BUSWORLD PHOTOGRAPHY

I AM CHRISTOPHER LEACH THE ARTIST. I started this blog so that I can share with everyone my vast collection of transport photographs showing a personal and nostalgic view of the industry with images that span some 45 years taking in the U.K and some of Europe. I have no darkroom and so rather than being the perfectionist after tidying them up I upload the images warts and all, and even those that won't scan squarely or are scratched. In a way it adds age and character. You are all free to download these for your personal use but please remember I still own them and you are not just free to use them without prior permission for any knd of publishing. Click on images to enlarge them and if you want to see more leave your comments or visit my website for the mother-site with galleries including those Buses & Girls: PICTUREWORLD

Tuesday 1 January 2008

Geneva: New Years Day 1989


Having not been back since I left school there in 1965 I was more than delighted to find that there was enough left of my magical little Switzerland of bus memories to make me want to see the rest so that I could fill in both the missing pieces and go to those places where I had once wanted to see those gleaming Haifisch Post Buses like St.Moritz. I was just in time for when I stopped my regular visits in 1998 that old Switzerland of unmistakable FBW and Saurer buses had all bus disappeared, and even what had been regarded as an almost sacred Swiss Institution like the Railway or the Swiss Army, the Post Office or PTT had become in the eyes of the taxpayer some fat inefficient bureaucratic sacred cow ready to be sold off.
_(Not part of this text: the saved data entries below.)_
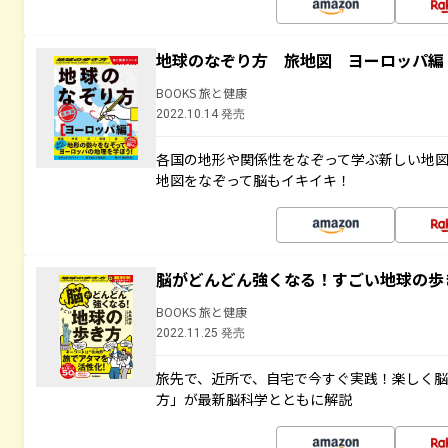
地球のなぞり方 旅地図 ヨーロッパ編
BOOKS 旅と健康
2022.10.14 発売
各国の地形や関係性をなぞって学ぶ新しい地
地図をなぞって脳もイキイキ！
脳がどんどん強くなる！すごい地球の歩
BOOKS 旅と健康
2022.11.25 発売
旅先で、近所で、自宅で今すぐ実践！楽しく
方」が最新脳科学とともに解説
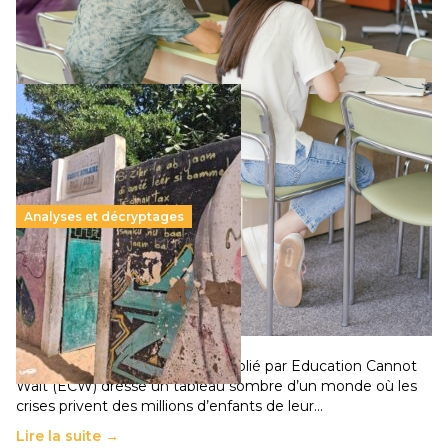
qui relègue l’acte pédagogique au superfétatoire, voire à…
Lire la suite →
Analyses et décryptages
258 millions d’enfants victimes de la guerre, des
chocs climatiques et des déplacements de
population
11 juillet 2026
-
National
Un nouveau rapport mondial publié par Education Cannot
Wait (ECW) dresse un tableau sombre d’un monde où les
crises privent des millions d’enfants de leur…
Lire la suite →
By the Seventies the smaller bus manufactures were finding it hard keeping up with technology and a number of European Concerns pooled their resources and even though the red bus No.201 with it's Saurer engine might have sounded like a DUK it still looked very much a Danish Leyland-DAB. Even after it bought out the ailing Saurer and FBW concerns Mercedes-Benz had to produce both buses and trolleybuses to Swiss Specifications under the banner of NAW and a typical examples is this R & J bodied trolleybus of 1987.